Le socialisme était ce pays où même les orphelins avaient une patrie.
Si nous choisissons l'exil, c'est une chose. Mais si nous y sommes contraints, alors, tous nos souvenirs entrent en résistance.
Mais que peut perdre comme illusion celui qui est né sans croyance?
Quand vous êtes appelés par la naissance à ramper toute votre vie, que peut-il bien arriver de grave?
Si nous pouvions être toujours certains de ce qui nous pousse à aimer, à espérer. Mais nous sommes des funambules, nous ne savons rien.
Le français, c'est une langue de barons. Une langue avec un col serré et le dos bien droit qui regarde le monde de haut.
Je comprenais que l'Histoire, c'était le dé. Et le dé nous lançait, nous dispersait, ici ou là, vers l'une ou l'autre case. L'Histoire décidait ce que nous devions faire et où nous devions aller.
La mémoire vous joue des tours, elle tend à transformer en souvenir ce qui n'est qu'un savoir, une image devenue si intime qu'on la prend pour sa vie réelle.

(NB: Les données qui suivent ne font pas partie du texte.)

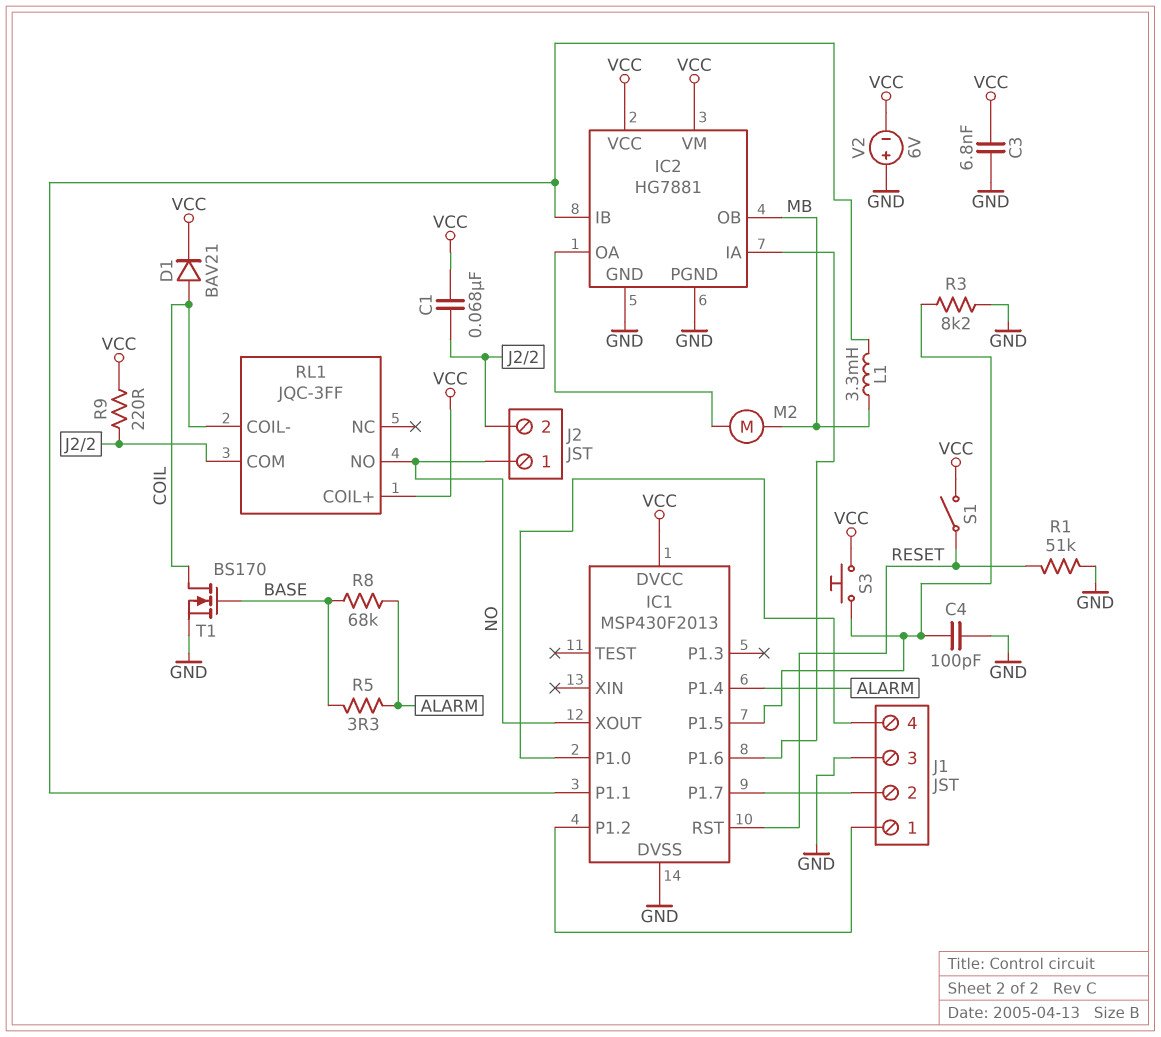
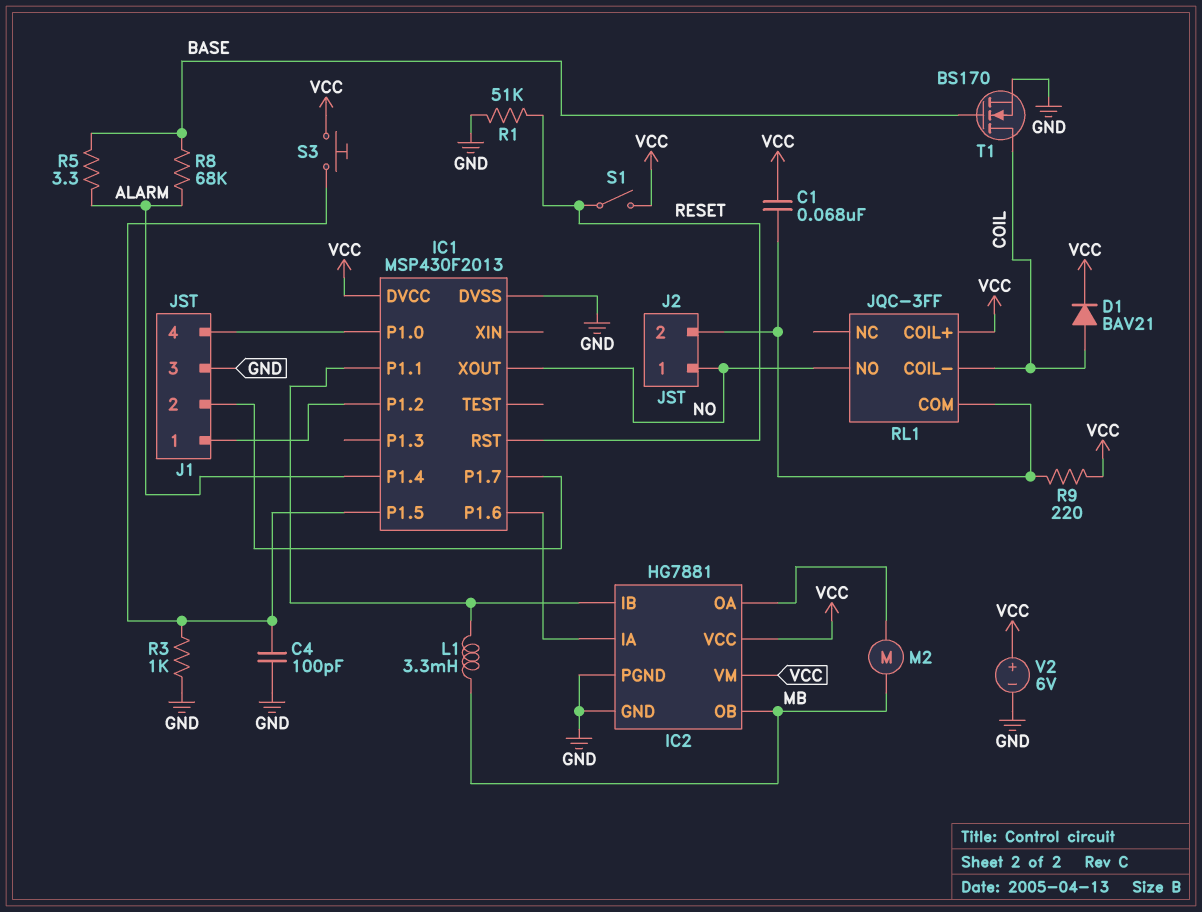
C3: 6.8nF (GND, VCC) -> none
R3: 8.2k (GND, IC1/P1.5) -> 1k (GND, IC1/P1.5)
V2: 6V (plus GND, minus VCC) -> 6V (plus VCC, minus GND)

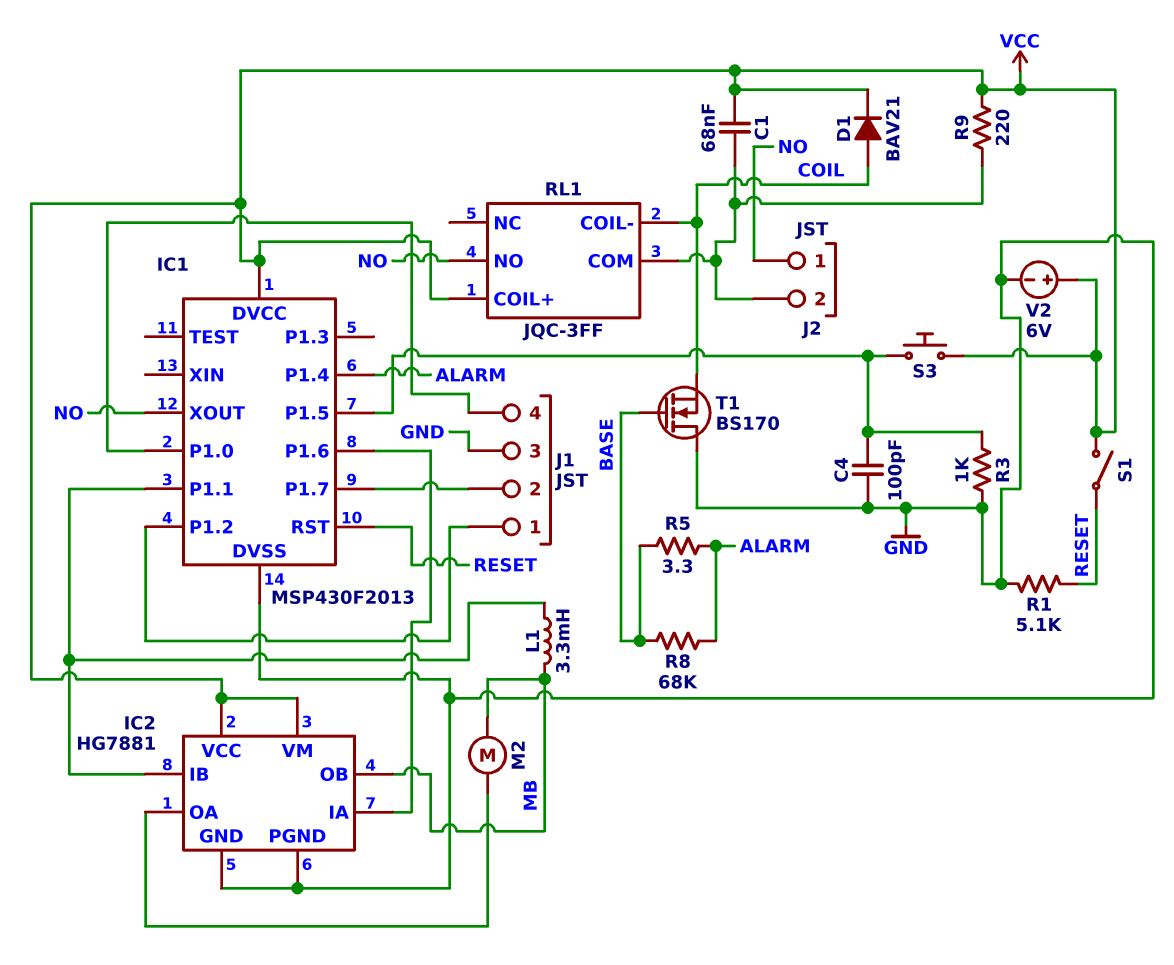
R1: 51k (GND, RESET) -> 5.1k (GND, RESET)
T1: NMOS BS170 (G BASE, D COIL, S GND) -> NMOS BS170 (G BASE, D GND, S COIL)

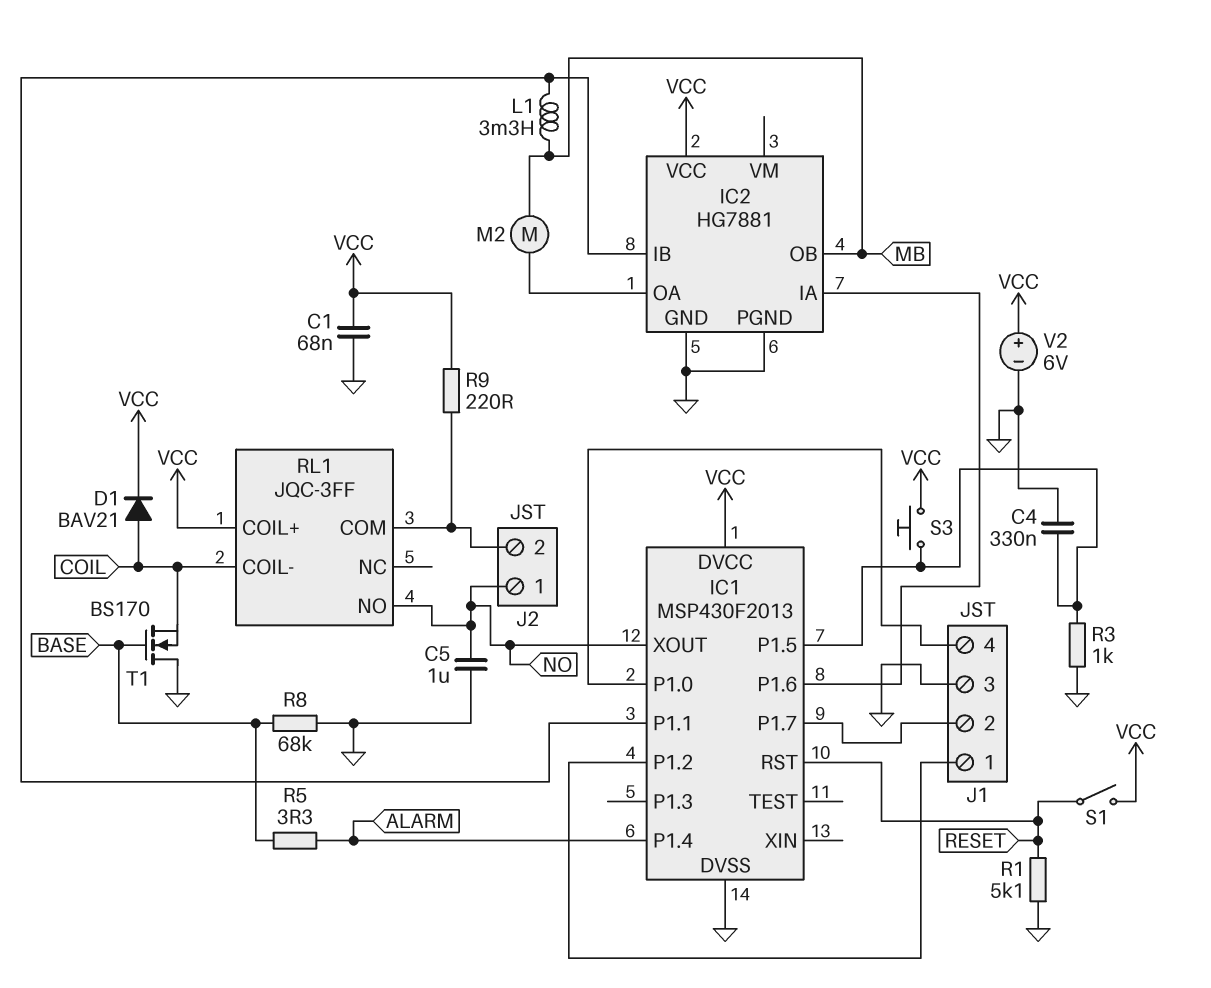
C1: 68nF (J2/2, VCC) -> 68nF (GND, VCC)
C4: 100pF (GND, IC1/P1.5) -> 330nF (GND, IC1/P1.5)
C5: none -> 1uF (GND, NO)
IC2 pin VM: VCC -> none
R8: 68k (ALARM, BASE) -> 68k (BASE, GND)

Moi qui ne connaissais rien de la religion, qui n'avais pas été à l'école, je sentais qu'il devait tout de même y avoir, quelque part, un livre qui interdisait de mélanger la joie et la tristesse. Comme le poisson, la viande, le lait, et toutes les choses que Dieu a séparées au début du monde: le jour, la nuit, la mer et la terre, le rire et le chagrin.